Исходный текст:
- - - - - - -

«Жерло пламенеет, сыплет пепел — / под пеплом умирает град. / Тлеет скрытым огнем. / Текут века… В пепле — / пустоты, / где были тела. / Живые пустботы: / страдают, надеются, думают, любят… / Баратынский».
Что же до метрического дыхания, то и оно веет как хочет:
Поэта и филолога Михаила Викторовича Панова не стало в год выхода этой книжки.
Корней Чуковский. Собрание сочинений в пятнадцати томах. Том шестой. Литературная критика (1901–1907). От Чехова до наших дней. Леонид Андреев большой и маленький. Несобранные статьи (1901–1907). Предисловие и комментарии Е. Ивановой. М., «ТЕРРА-Книжный клуб», 2002, 624 стр.
Нет, все-таки поразительные настали времена в смысле расцвета «чуководства и чуковедения»: идет собрание, вышел академический том стихов, полная «Чукоккала» и дневники, издаются эпистолярии и закрываются биографические лакуны. И это при том, что Чуковским-то серьезно занимается совсем небольшая группа людей, их всех можно усадить за один чайный стол. Может, и до «ЖЗЛ» вскоре дотянемся?
Нынешний, шестой, том открывает, как я понимаю, три книги в собрании сочинений, отданные той части литературной деятельности, которую Чуковский считал для себя главной: литературной критике, мыслимой им как часть литературы художественной. Радостное событие по части новой (на новом литературно-историческом витке) встречи с читателем и грустной по части историко-литературных ассоциаций: однажды шестой том уже был. Им закончилось шеститомное (1965–1969) прижизненное собрание сочинений. Цитирую фрагменты из дневника: «Пришла Софа Краснова (редактор. — П. К.). Заявила, что мои „Обзоры“, предназначенные для VI тома, тоже изъяты. У меня сделался сердечный припадок. Убежал в лес. Руки, ноги дрожат. Чувствую себя стариком, которого топчут ногами. Очень жаль бедную русскую литературу, которой разрешают только восхвалять начальство — и больше ничего» (запись от 24 июля 1968 года). «Я разложил на столе все статьи изувеченного тома. <…> Вообще оказалось все зыбким, неясным, но „Короленко“, „Кнутом иссеченная Муза“, „Жена поэта“ полетели теперь вверх тормашками» (2 августа). «С моими книгами — худо. <…> Шестой том урезали, выбросив лучшие статьи, из оставшихся статей выбросили лучшие места» (17 сентября). И — за неделю до смерти: «Вчера пришел VI том собрания моих сочинений <…> а у меня нет ни возможности, ни охоты взглянуть на это долгожданное исчадие цензурного произвола».

- - - - - - -

Записи:
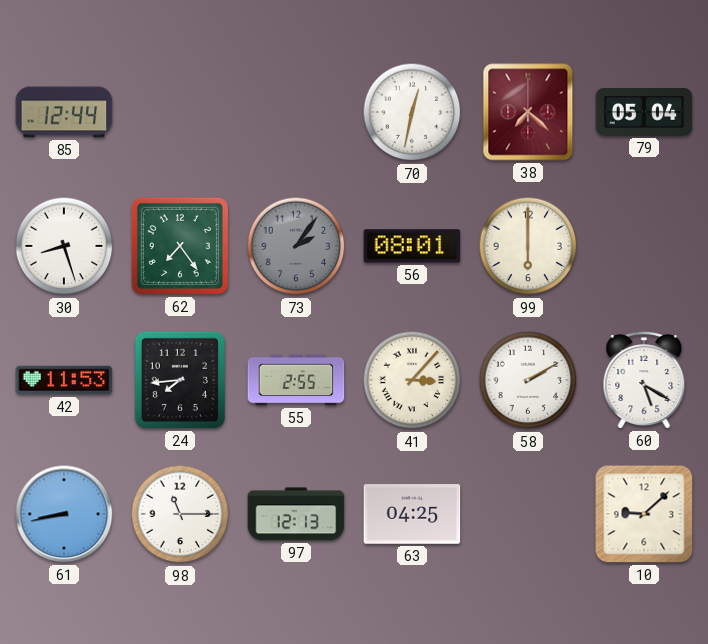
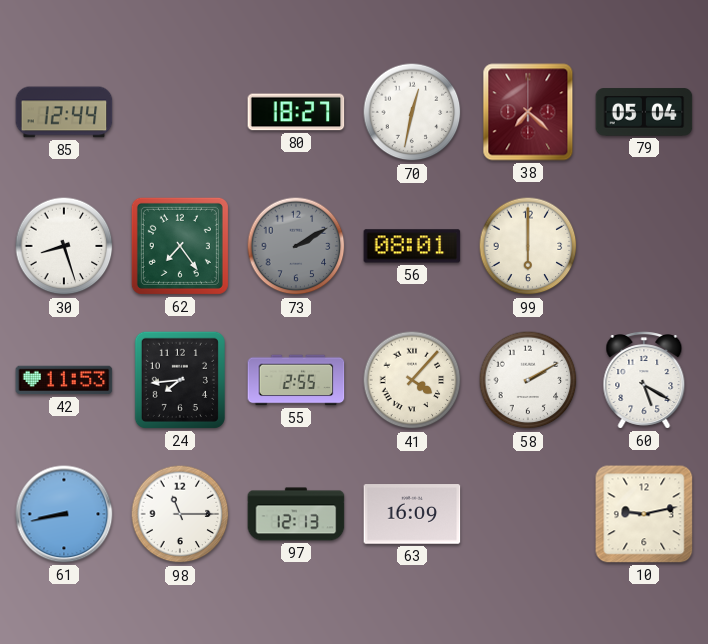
80: none -> 18:27
73: 2:06 -> 2:10
41: 3:07 -> 4:07
63: 04:25 -> 16:09
10: 9:08 -> 9:13
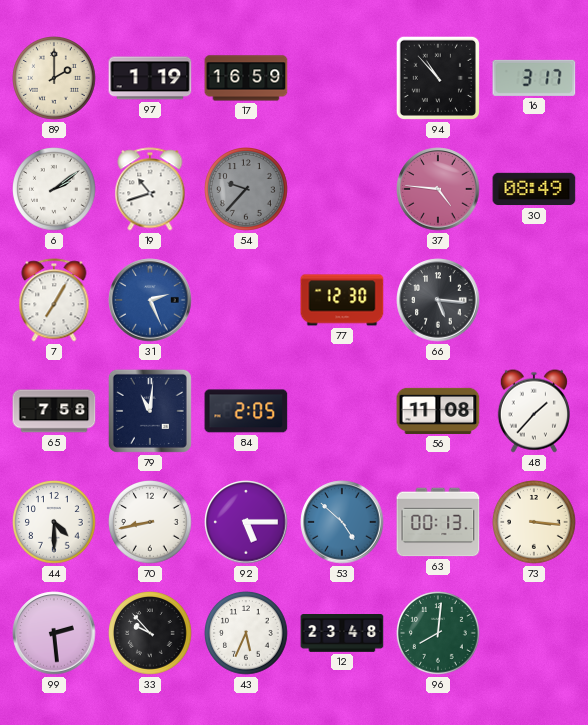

- - - - - - -

Задания:
[a] В какие годы выходило прижизненное шеститомное собрание сочинений Чуковского, согласно исходному тексту?
[b] Выведите все строки записей из блока 1 как JSON-список строк, по одной строке списка на каждую строку записей, пропуская пустые. Строки с изображениями в ответ не включайте.

Ожидаемые ответы:
[a] В 1965–1969 годах.

[b]
[
  "80: none -> 18:27",
  "73: 2:06 -> 2:10",
  "41: 3:07 -> 4:07",
  "63: 04:25 -> 16:09",
  "10: 9:08 -> 9:13"
]